Nicolas Blin

About

My name is Nicolas Blin, I am a DevTech Engineer at NVIDIA.

My research interests involve algorithms parallelization on GPU and metaheuristic algorithms.

Read my resume

Work experience

I had the chance to do both my engineering internship in GPU computing

A first one at the 15-20 hospital in Paris:
I was able to work with CNRS researcher Michael Atlan on a medical imaging software. Holovibes allows visualizing in real-time the blood circulating in the veins of the retina in order to detect certain eye diseases.
My main task during this internship was to optimize the GPU calculation pipeline using C++ & CUDA to be able to manage a larger flow of images and thus be able to better detect diseases.
All the optimizations I made allowed the software to gain an x20 speed factor and thus go from an average processing of 500 fps to 10000 fps, allowing to finally visualize the blood circulation in real-time.

The second one was at NVIDIA in the cuOpt team in Paris.
I was supervised by Alex Fender. I worked on building a completely new PDP solver algorithm on GPU using C++ & CUDA. I had to write & optimize the solver and parallelize a new metaheuristic algorithm on GPU. I had the great honor to work with DevTech engineer Akif Çördük and VRP world record breaker Piotr Sielski.
Together, we built the fastest PDP solver on the market.
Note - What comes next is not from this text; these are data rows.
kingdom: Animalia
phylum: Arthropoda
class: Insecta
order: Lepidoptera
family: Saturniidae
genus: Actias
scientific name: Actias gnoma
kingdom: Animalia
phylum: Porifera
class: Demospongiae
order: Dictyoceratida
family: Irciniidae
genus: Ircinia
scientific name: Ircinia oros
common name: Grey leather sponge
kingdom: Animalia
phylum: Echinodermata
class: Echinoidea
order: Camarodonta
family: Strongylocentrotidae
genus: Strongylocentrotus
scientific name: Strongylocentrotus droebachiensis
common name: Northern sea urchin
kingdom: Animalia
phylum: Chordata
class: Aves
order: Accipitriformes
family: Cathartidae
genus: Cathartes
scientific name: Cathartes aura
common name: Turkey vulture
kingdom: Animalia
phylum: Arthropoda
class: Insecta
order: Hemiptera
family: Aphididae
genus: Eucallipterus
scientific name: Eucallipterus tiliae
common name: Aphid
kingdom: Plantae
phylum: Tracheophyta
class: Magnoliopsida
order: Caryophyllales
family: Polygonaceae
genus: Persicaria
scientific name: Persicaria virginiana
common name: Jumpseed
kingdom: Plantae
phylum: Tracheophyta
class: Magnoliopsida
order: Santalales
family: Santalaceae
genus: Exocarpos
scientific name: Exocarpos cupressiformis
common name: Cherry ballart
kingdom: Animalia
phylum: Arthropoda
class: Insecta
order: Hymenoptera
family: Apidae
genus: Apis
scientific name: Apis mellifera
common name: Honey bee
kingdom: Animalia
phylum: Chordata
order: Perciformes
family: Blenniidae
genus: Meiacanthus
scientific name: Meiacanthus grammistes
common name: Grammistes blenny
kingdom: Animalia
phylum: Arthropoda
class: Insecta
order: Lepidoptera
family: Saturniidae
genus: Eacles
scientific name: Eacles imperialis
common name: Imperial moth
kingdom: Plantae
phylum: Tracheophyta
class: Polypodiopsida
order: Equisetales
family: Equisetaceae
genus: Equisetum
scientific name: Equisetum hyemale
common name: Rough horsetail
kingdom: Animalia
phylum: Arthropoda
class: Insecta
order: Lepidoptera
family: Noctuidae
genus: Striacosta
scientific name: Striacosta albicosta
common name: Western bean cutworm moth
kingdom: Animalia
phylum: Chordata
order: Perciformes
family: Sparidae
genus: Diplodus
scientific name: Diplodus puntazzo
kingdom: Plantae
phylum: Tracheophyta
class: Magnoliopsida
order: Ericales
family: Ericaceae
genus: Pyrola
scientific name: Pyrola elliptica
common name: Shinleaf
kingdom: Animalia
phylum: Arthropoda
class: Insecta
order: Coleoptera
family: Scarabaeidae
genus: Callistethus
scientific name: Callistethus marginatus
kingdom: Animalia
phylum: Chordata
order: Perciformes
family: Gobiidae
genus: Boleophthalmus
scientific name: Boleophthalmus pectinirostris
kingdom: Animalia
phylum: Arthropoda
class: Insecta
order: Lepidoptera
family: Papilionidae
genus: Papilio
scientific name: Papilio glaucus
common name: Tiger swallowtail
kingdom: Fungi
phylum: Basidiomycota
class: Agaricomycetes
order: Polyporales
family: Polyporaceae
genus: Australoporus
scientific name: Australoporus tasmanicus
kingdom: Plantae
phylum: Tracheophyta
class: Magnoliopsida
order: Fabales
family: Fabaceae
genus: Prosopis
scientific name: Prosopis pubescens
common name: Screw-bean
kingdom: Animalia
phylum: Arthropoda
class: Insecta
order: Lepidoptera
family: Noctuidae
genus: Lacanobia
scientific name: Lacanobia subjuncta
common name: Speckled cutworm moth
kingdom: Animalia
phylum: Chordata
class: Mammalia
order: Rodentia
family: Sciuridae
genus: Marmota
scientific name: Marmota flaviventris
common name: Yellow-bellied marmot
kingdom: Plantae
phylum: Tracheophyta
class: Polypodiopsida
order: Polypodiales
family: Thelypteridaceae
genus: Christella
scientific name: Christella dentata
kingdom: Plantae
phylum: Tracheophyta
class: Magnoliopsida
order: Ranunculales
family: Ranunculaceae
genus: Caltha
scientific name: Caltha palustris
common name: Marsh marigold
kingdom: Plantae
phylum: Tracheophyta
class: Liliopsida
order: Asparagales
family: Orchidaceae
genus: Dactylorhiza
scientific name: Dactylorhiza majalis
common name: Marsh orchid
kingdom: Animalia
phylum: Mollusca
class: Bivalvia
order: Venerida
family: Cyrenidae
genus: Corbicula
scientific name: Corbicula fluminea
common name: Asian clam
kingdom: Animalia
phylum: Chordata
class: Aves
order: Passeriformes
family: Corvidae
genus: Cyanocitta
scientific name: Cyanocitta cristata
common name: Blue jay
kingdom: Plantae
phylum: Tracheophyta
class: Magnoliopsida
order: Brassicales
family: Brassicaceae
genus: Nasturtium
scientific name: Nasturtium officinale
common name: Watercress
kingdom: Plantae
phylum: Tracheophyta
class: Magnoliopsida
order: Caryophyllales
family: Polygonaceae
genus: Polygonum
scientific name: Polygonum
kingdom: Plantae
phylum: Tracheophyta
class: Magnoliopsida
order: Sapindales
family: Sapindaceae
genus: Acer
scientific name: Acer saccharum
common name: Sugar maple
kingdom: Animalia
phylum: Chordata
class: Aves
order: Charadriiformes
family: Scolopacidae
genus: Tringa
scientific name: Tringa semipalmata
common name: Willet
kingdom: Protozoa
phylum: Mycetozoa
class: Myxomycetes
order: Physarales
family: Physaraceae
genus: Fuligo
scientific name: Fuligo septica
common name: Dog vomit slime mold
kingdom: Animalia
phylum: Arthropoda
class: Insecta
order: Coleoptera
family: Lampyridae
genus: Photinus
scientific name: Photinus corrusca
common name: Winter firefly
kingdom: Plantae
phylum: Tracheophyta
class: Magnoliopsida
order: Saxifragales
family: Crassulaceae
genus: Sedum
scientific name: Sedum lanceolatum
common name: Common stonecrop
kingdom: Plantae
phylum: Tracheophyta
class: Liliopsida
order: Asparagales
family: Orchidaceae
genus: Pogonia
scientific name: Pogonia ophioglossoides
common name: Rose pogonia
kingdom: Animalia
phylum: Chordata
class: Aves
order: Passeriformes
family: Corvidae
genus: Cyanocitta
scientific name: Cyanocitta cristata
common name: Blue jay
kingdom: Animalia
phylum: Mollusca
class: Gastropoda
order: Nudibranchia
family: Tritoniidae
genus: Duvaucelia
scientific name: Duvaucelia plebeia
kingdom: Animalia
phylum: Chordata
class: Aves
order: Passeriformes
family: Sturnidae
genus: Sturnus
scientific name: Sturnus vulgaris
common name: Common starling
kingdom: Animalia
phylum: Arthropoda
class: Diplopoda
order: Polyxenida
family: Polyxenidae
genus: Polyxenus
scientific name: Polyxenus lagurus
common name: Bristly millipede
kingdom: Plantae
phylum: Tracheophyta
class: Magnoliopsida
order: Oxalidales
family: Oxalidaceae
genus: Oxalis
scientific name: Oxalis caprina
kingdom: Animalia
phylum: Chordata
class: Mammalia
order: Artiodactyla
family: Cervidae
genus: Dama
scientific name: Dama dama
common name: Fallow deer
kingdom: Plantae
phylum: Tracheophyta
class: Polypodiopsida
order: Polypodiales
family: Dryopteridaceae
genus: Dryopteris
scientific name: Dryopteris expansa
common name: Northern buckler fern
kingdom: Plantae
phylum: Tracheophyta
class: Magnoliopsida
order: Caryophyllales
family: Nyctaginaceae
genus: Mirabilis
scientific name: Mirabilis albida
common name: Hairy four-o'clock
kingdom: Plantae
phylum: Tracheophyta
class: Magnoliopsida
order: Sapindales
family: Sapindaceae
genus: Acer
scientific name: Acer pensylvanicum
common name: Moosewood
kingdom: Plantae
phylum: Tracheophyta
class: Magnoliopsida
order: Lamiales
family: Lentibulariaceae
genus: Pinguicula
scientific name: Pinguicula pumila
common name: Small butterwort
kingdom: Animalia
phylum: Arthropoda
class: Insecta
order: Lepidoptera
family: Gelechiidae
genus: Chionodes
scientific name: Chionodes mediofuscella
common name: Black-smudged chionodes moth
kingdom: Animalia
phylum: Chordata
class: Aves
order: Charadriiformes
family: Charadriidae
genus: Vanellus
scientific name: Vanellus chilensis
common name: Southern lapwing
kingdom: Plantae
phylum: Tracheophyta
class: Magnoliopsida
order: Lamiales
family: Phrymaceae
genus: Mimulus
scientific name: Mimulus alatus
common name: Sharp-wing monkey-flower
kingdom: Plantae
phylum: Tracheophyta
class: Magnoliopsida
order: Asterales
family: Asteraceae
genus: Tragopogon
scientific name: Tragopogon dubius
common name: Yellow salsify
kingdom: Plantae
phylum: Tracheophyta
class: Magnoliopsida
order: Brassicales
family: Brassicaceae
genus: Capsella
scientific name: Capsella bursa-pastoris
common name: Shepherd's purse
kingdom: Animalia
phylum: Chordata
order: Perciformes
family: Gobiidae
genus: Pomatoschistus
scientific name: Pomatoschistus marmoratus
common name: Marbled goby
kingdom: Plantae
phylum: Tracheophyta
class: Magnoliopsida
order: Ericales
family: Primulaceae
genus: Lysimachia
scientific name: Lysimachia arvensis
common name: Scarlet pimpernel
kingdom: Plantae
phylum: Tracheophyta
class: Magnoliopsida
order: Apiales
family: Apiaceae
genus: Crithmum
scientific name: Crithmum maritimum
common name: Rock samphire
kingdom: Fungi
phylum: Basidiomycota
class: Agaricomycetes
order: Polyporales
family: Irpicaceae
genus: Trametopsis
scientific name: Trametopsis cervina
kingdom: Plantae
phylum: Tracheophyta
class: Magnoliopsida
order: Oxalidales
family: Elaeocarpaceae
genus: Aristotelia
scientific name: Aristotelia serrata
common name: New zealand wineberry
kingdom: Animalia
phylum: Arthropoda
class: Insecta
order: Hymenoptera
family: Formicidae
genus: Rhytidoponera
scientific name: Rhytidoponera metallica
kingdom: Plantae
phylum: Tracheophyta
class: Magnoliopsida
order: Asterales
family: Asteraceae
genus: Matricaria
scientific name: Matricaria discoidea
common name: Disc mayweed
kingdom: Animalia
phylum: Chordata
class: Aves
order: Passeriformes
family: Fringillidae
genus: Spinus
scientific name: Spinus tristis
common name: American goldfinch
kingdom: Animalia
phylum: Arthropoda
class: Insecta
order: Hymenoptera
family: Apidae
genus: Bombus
Now, I'm beginning my career at NVIDIA as a DevTech engineer.
I will keep on working on cuOpt and on various other projects.

Scientific research

I got the opportunity to be one of the 9 students selected at the EPITA Research & Development Laboratory (LRDE). I was thus able to follow in parallel of my image processing courses the RDI curriculum dedicated to research. This includes working daily with a researcher and publishing articles.

My field of study was GPU parallelization of the Max-tree algorithm using C++ and CUDA.

I was able to reach x10 speed-up compared to the best multi-threaded algorithm and thus achieve the desired real-time goal.

Algorithm details and results were bundled in a scientific paper written with my supervisor Edwin Carlinet and published in TPDS (IEEE Transactions on Parallel and Distributed Systems), A* scientific journal.

Read the paper

Teaching

I created an advanced GPU programming course for last year students (master 2) of the major IMAGE at EPITA.
Several topics are covered during the course:

  • Understanding GPU hardware in greater depth
  • Knowing how to use Nsight Compute / Systems
  • Mastering the Reduce pattern and all related advanced optimizations
  • Know how to program and use the Decoupled Look-back technique as part of the Scan pattern
  • Ability to code and optimize Histogram and Radix Sort algorithms
  • Being able to handle the key tools for a cleaner CUDA programming: CUB, Thrust, cuda-gdb, Compute Sanitizer...
The course is divided into 6 classes of 3 hours, including 4 lectures and 2 hands-on sessions. Assessment is project-based: Students have to create an optimized pipeline to repair images in real-time. Repairing images involves Reduce, Scan, Radix Sort, Histogram... The goal is to program those algorithms in the most optimized way possible and analyze performance on Nsight Compute and Systems.

Projects

Cuda-Ray-Tracer
Ray Tracer written in C++/CUDA enabling real-time photorealistic rendering of multiple shapes with lights, shadows, and mirrors.
prophecy
A deep neural networks framework similar to Keras and written from scratch in C++/CUDA.
42sh
Fully functional shell in C. Variables, paths, globbing, jobs... handled. Interpreting done with an LL parser and an AST
chess
Chess engine and AI written in C++ to compete with other students.
hsi-classification
Machine learning pipeline to classify hyperspectral images of fields.
keras-ships-classifications
Deep learning methods to classify images of ships.
Malloc
Reprogramming of the memory C allocation tool (malloc, realloc, free)
pylene-python-bindings
Python bindings for Pylene, a C++ image processing library.
cpp-concurrent-dictionary
Concurrent dictionary with one implementation based on concurrent hash maps and one based on concurrent tries.